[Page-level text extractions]

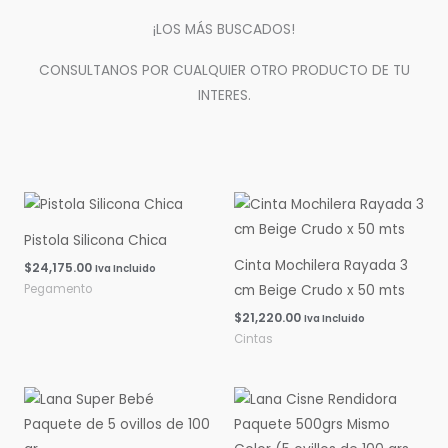
¡LOS MÁS BUSCADOS!
CONSULTANOS POR CUALQUIER OTRO PRODUCTO DE TU
INTERES.
Pistola Silicona Chica
Cinta Mochilera Rayada 3
$
24,175.00
Iva Incluido
Pegamento
cm Beige Crudo x 50 mts
$
21,220.00
Iva Incluido
Cintas
Rango
Rango
de
de
precios:
precios:
desde
desde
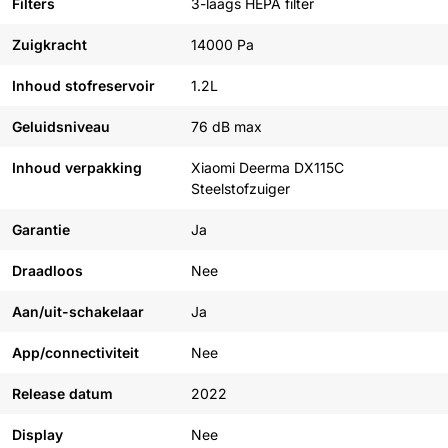
Filters
3-laags HEPA filter
Zuigkracht
14000 Pa
Inhoud stofreservoir
1.2L
Geluidsniveau
76 dB max
Inhoud verpakking
Xiaomi Deerma DX115C
Steelstofzuiger
Garantie
Ja
Draadloos
Nee
Aan/uit-schakelaar
Ja
App/connectiviteit
Nee
Release datum
2022
Display
Nee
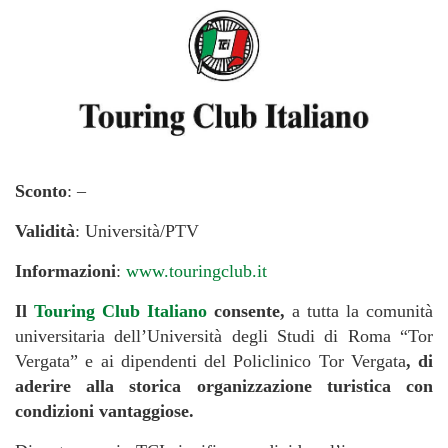
Sconto
: –
Validità
: Università/PTV
Informazioni
:
www.touringclub.it
Il
Touring Club Italiano
consente,
a tutta la comunità
universitaria dell’Università degli Studi di Roma “Tor
Vergata” e ai dipendenti del Policlinico Tor Vergata
, di
aderire alla storica organizzazione turistica con
condizioni vantaggiose.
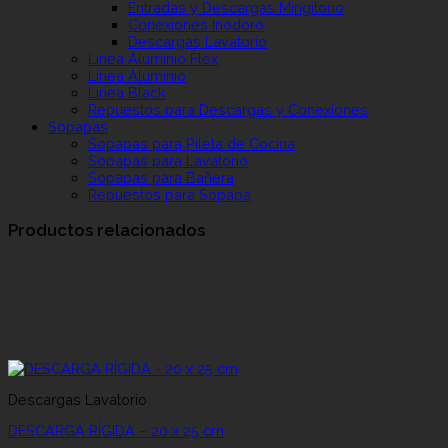
Entradas y Descargas Mingitorio
Conexiones Inodoro
Descargas Lavatorio
Línea Aluminio Flex
Línea Aluminio
Línea Black
Repuestos para Descargas y Conexiones
Sopapas
Sopapas para Pileta de Cocina
Sopapas para Lavatorio
Sopapas para Bañera
Repuestos para Sopapa
Productos relacionados
Descargas Lavatorio
DESCARGA RÍGIDA – 20 x 25 cm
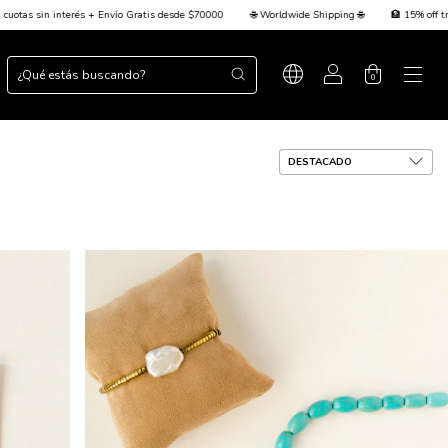
 Worldwide Shipping 🌐
🏦 15% off transferencia + 💳 Hasta 3 cuotas sin interés + Envío G
0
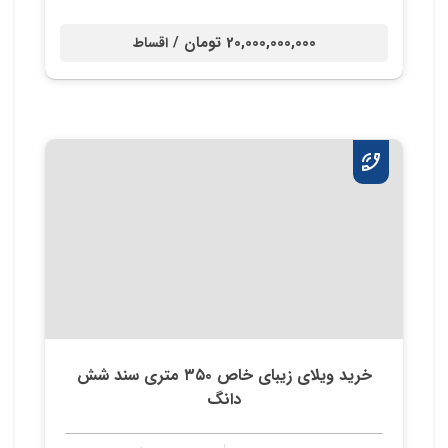
20,000,000,000 تومان /
اقساط
خرید ویلای زیبای خاص ۳۵۰ متری سند شش
دانگ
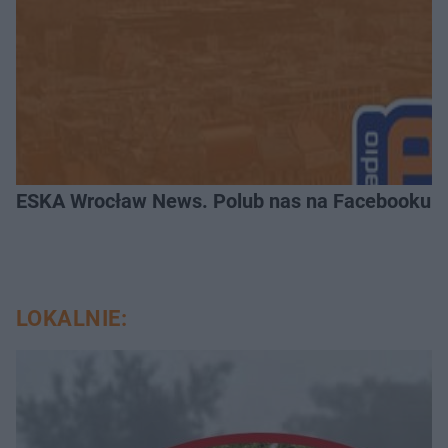
ESKA Wrocław News. Polub nas na Facebooku!
LOKALNIE:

▸ **Work order**:
A single number is the answer: how many lines in the records above contain the word "para".

▸ **Task response**:
5